Data preparation for language pair adaptation

Valid *.tmx files are required to adapt language pairs.

General checks for language pair adaptation

Although not enforced within the application, RWS recommends that you perform some generic checks on the translation units (TUs) used to adapt a language pair.

Check that you have:
  • A valid *.tmx file format
  • UTF-8 encoding
  • Correct *.tmx language tags
  • Clean data

Data cleaning for language pair adaptation

The data cleaning refers to the preparation of the input material to make it compatible with the Language Weaver Edge trainer. The cleaning process is aimed at optimizing the quality of the resulting model, and it does not involve any improvement of the data from a linguistic point of view.

Good quality translation memories (TMs) is the starting point for language pair adaptation.
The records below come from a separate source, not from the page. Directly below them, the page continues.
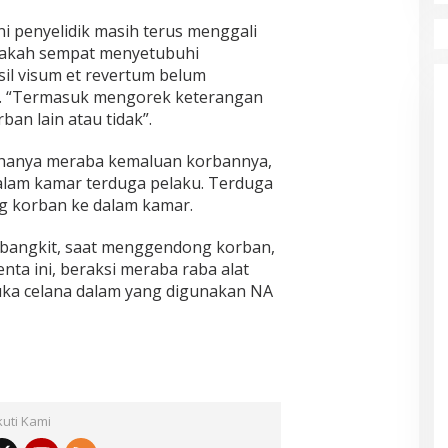
 penyelidik masih terus menggali
pakah sempat menyetubuhi
sil visum et revertum belum
t”. “Termasuk mengorek keterangan
an lain atau tidak”.
u hanya meraba kemaluan korbannya,
dalam kamar terduga pelaku. Terduga
 korban ke dalam kamar.
a bangkit, saat menggendong korban,
enta ini, beraksi meraba raba alat
ka celana dalam yang digunakan NA
kuti Kami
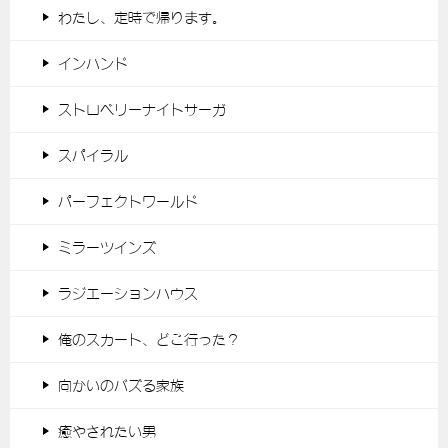
わたし、定時で帰ります。
インハンド
ストロベリーナイトサーガ
スパイラル
パーフェクトワールド
ミラーツインズ
ラジエーションハウス
俺のスカート、どこ行った？
向かいのバズる家族
癒やされたい男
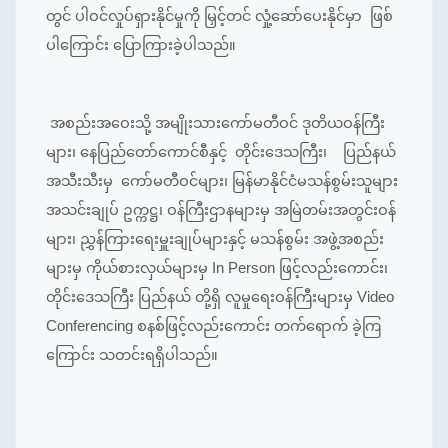
တွင် ပါဝင်လှုပ်ရှားနိုင်မှုကို မြှင့်တင် လှုံ့ဆော်ပေးနိုင်မှာ ဖြစ်
ပါကြောင်း ပြောကြားခဲ့ပါသည်။
အစည်းအ‌ဝေးသို့ အမျိုးသားကော်မတီဝင် ဒုတိယဝန်ကြီး
များ၊ နေပြည်တော်ကောင်စီနှင့် တိုင်းဒေသကြီး၊ ပြည်နယ်
အသီးသီးမှ ကော်မတီဝင်များ၊ မြန်မာနိုင်ငံမသန်စွမ်းသူများ
အသင်းချုပ် ဥက္ကဋ္ဌ၊ ဝန်ကြီးဌာနများမှ အမြဲတမ်းအတွင်းဝန်
များ၊ ညွှန်ကြားရေးမှူးချုပ်များနှင့် မသန်စွမ်း အဖွဲ့အစည်း
များမှ ကိုယ်စားလှယ်များမှ In Person ဖြင့်လည်းကောင်း၊
တိုင်းဒေသကြီး ပြည်နယ် တို့ရှိ လူမှုရေးဝန်ကြီးများမှ Video
Conferencing စနစ်ဖြင့်လည်းကောင်း တက်ရောက် ခဲ့ကြ
ကြောင်း သတင်းရရှိပါသည်။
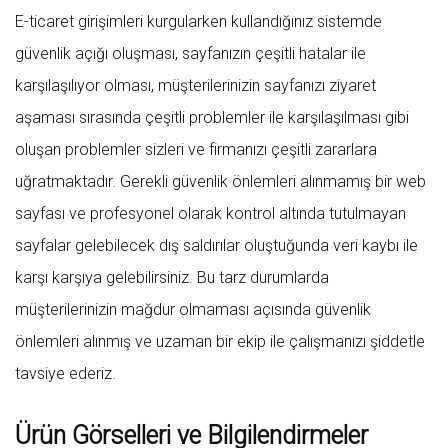
E-ticaret girişimleri kurgularken kullandığınız sistemde
güvenlik açığı oluşması, sayfanızın çeşitli hatalar ile
karşılaşılıyor olması, müşterilerinizin sayfanızı ziyaret
aşaması sırasında çeşitli problemler ile karşılaşılması gibi
oluşan problemler sizleri ve firmanızı çeşitli zararlara
uğratmaktadır. Gerekli güvenlik önlemleri alınmamış bir web
sayfası ve profesyonel olarak kontrol altında tutulmayan
sayfalar gelebilecek dış saldırılar oluştuğunda veri kaybı ile
karşı karşıya gelebilirsiniz. Bu tarz durumlarda
müşterilerinizin mağdur olmaması açısında güvenlik
önlemleri alınmış ve uzaman bir ekip ile çalışmanızı şiddetle
tavsiye ederiz.
Ürün Görselleri ve Bilgilendirmeler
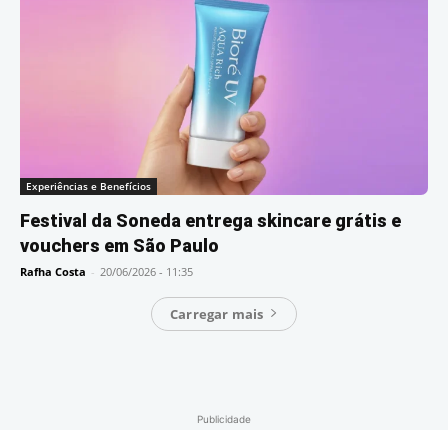
Experiências e Benefícios
Festival da Soneda entrega skincare grátis e
vouchers em São Paulo
Rafha Costa
-
20/06/2026 - 11:35
Carregar mais
Publicidade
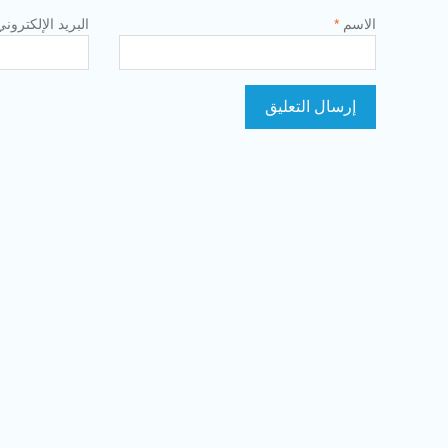
الاسم
*
البريد الإلكترون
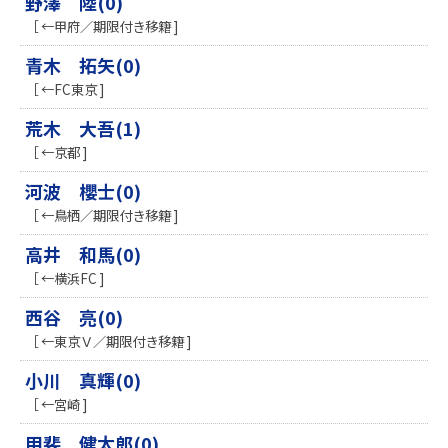
野澤 陸(0)
［ ←甲府／期限付き移籍 ]
青木 拓矢(0)
［ ←FC東京 ]
荒木 大吾(1)
［ ←京都 ]
河波 櫻士(0)
［ ←鳥栖／期限付き移籍 ]
高井 和馬(0)
［ ←横浜FC ]
西谷 亮(0)
［ ←東京Ｖ／期限付き移籍 ]
小川 真輝(0)
［ ←宮崎 ]
甲斐 健太郎(0)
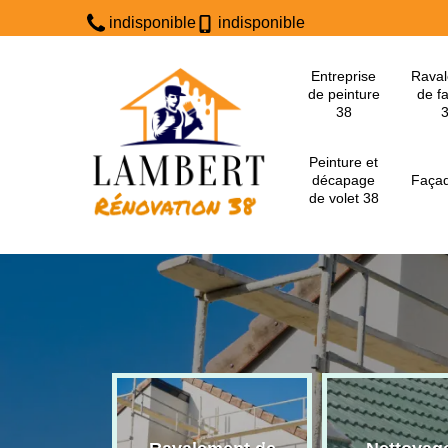
indisponible
indisponible
Entreprise
Rava
de peinture
de f
38
Peinture et
décapage
Façad
de volet 38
Cleaning will not, however, improve the consistency of your data if the TMs include, for example, different translations for the same source or different styles.

RWS recommends that you remove the following from your TMs during the data cleaning:
  • TUs in languages different from the language pair that you'd like to adapt.
  • TUs containing only non-semantic text, like symbols or punctuation marks.
  • Misaligned TUs, i.e., translations that don't correspond to the source text.
  • Corrupted data, normally caused by an incorrect encoding.